Qui naturalmente ogni paese deve innanzitutto fare bene i conti con la propria situazione perché una condizione fondamentale per essere credibili in Europa è di esserlo in primo luogo in casa propria. Facciamo un esempio di grande attualità. La Convenzione europea del paesaggio firmata proprio a Firenze stabilisce con grande chiarezza la stretta connessione tra la tutela del paesaggio e quella naturalistica. Anche la legge italiana sui parchi del 91 al riguardo era quanto mai chiara e precisa; i piani dei parchi riguardavano anche il paesaggio e prevalevano su qualsiasi altro piano. Ora il nuovo Codice dei beni culturali ha sottratto questa competenza ai piani dei parchi per ricondurla in sedi diverse e poco affidabili. Inutile dire che su un punto così strategicamente decisivo specialmente in europa i nostri parchi e le nostre istituzioni non si presenteranno più con le carte in regola. E’ solo un esempio ma di straordinaria portata e stupisce che chi ha preso quella decisione poco saggia non abbia tenuto conto dell’impatto che essa avrà sul piano comunitario che vede paesi anche vicini a noi – la Francia e la Spagna ad esempio- impegnatissimi proprio a rinsaldare questa integrazione tra paesaggio e natura a partire dalle aree protette.

Nel riproporci questa questione che avemmo modo di discutere pochi anni fa con molti amici europei in un importante incontro a Riomaggiore che purtroppo non ebbe il seguito che speravamo e che in qualche modo dovremo cercare di riprendere non possiamo certo far finta di niente sulla fase estremamente delicata che sta attraversando la Comunità specie dopo l’esito di alcuni referendum. E tuttavia è anche tenendo conto di questa fase travagliata che è bene mettere in campo tutte quelle iniziative che possono solo ‘avvicinare’ impegni e scelte che oggi rischiano di divaricarsi ulteriormente. E la questione dei parchi e delle aree protette per le molteplici implicazioni ambientali, culturali, economico-sociali e istituzionali che presenta può contribuire a rafforzare quelle forme di cooperazione sovranazionale di cui l’Europa ha oggi estremo bisogno.

Qui si incontrano anche aspetti tutt’altro che nuovi sui quali
è opportuno tornare a fare mente locale soprattutto al sud in ordine,ad esempio, ai fondi comunitari. E’ risaputo - i tanti studi al riguardo sono lì a ricordarcelo- che il nostro paese in generale non ha brillato e non brilla – per la sua capacità di utilizzazione dei finanziamenti comunitari e soprattutto per la sua capacità di presentare progetti seri in grado di coinvolgere le istituzioni locali e le aree protette.
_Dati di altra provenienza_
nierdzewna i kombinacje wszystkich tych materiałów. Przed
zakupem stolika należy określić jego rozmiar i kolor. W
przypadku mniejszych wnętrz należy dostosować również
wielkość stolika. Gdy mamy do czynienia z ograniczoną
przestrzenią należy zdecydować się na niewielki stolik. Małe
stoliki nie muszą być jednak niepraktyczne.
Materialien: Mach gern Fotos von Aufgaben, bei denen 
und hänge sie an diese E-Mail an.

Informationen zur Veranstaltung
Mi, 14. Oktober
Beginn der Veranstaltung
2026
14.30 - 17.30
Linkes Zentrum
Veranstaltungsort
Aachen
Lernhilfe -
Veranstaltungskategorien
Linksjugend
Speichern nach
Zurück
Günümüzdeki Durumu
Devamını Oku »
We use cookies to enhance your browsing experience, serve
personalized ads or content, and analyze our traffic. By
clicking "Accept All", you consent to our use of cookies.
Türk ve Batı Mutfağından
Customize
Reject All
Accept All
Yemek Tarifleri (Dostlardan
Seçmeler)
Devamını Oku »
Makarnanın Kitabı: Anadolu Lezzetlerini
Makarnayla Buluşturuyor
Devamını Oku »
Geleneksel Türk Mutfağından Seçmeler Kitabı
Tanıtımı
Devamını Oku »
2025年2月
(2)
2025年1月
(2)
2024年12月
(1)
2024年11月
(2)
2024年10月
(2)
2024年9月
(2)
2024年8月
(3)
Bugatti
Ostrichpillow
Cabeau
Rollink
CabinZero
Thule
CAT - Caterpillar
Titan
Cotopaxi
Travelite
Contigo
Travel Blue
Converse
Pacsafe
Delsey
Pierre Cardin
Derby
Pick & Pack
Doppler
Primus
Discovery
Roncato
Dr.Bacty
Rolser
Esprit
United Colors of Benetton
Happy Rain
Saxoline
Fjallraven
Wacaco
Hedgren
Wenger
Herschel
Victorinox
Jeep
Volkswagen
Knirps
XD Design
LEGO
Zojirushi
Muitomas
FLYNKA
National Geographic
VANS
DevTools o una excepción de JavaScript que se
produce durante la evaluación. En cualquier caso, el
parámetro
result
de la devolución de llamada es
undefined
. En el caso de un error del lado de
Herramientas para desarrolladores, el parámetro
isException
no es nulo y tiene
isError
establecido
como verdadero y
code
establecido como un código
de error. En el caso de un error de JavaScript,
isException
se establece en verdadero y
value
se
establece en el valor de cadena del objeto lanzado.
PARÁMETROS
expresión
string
Possiamo citare per tutti, e l’esempio non riguarda unicamente il sud, i progetti relativi all’agricoltura ovvero la ruralità il famoso secondo pilastro il quale doveva e dovrebbe servire a disancorare la politica agricola comunitaria dal capitolo prezzi. Un pilastro che attiene proprio a quel tipo di interventi che ben si attagliano soprattutto ai parchi e alle aree protette. Purtroppo come risulta anche da documenti piuttosto recenti della Corte dei conti europea i dati ci dicono quanto poco si è riusciti finora a realizzare il che deve allarmarci più che mai specie nel momento che sull’agricoltura comunitaria incombe la ‘minaccia’ –perché tale è- dei biocarburanti.
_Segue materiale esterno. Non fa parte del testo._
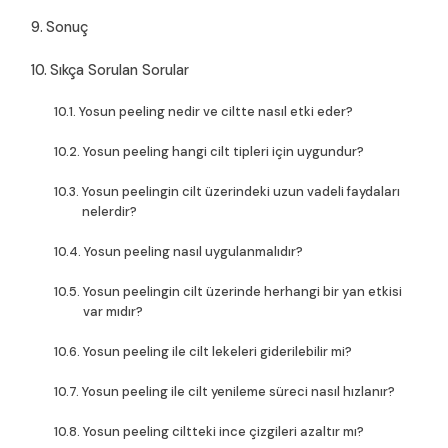
Sonuç
Sıkça Sorulan Sorular
Yosun peeling nedir ve ciltte nasıl etki eder?
Yosun peeling hangi cilt tipleri için uygundur?
Yosun peelingin cilt üzerindeki uzun vadeli faydaları
nelerdir?
Yosun peeling nasıl uygulanmalıdır?
Yosun peelingin cilt üzerinde herhangi bir yan etkisi
var mıdır?
Yosun peeling ile cilt lekeleri giderilebilir mi?
Yosun peeling ile cilt yenileme süreci nasıl hızlanır?
Yosun peeling ciltteki ince çizgileri azaltır mı?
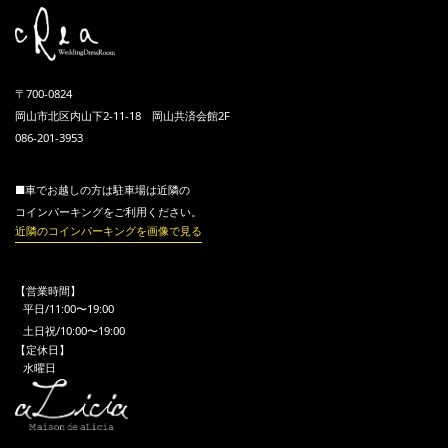
〒700-0824
岡山市北区内山下2-11-18 岡山共済会館2F
086-201-3953
■車でお越しの方は駐車場は近隣の
コインパーキングをご利用ください。
近隣のコインパーキングを画像で見る
【営業時間】
平日/11:00〜19:00
土日祝/10:00〜19:00
【定休日】
水曜日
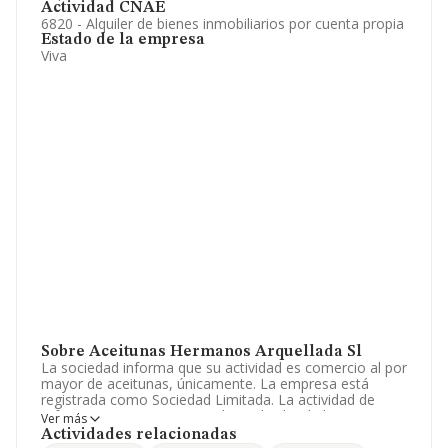
Actividad CNAE
6820 - Alquiler de bienes inmobiliarios por cuenta propia
Estado de la empresa
Viva
Sobre Aceitunas Hermanos Arquellada Sl
La sociedad informa que su actividad es comercio al por
mayor de aceitunas, únicamente. La empresa está
registrada como Sociedad Limitada. La actividad de
referencia CNAE corresponde a 'Alquiler de bienes
Ver más
inmobiliarios por cuenta propia', cuyo Código es 6820.
Actividades relacionadas
La empresa es exportadora.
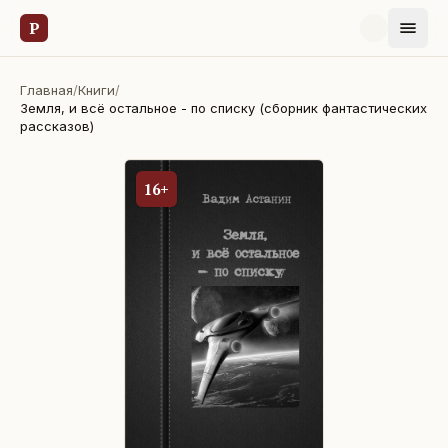
Р
Главная
/
Книги
/
Земля, и всё остальное - по списку (сборник фантастических
рассказов)
16+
Ma su questo non possiamo che rimandare ai tanti studi e dati che non lasciano spazi a dubbi tanto è evidente il persistere di comportamenti dai quali risalta e trova conferma l’inadeguatezza del nostro sistema istituzionale nel suo complesso a progettare secondo criteri e finalità credibili. E qui se da un lato emerge l’inadeguatezza dei poteri locali ad uscire da un municipalismo spesso ‘ accattone’ dall’altra trova non meno allarmante conferma il ritardo di un ‘centro’ che non sa cogliere dalle politiche sopranazionali l’occasione per uscire da preoccupazioni di tipo prevalentemente centralistico –burocratico piuttosto che la sfida strategica per mettere in cantiere politiche che hanno bisogno non di meno centro ma di un centro diverso, più qualificato in quanto supportato da maggiori conoscenze e competenze senza le quali specialmente i parchi e le aree protette saranno considerate unicamente enti di cui controllare burocraticamente gli atti e non sostenere progetti e programmi seri e spendibili in Europa.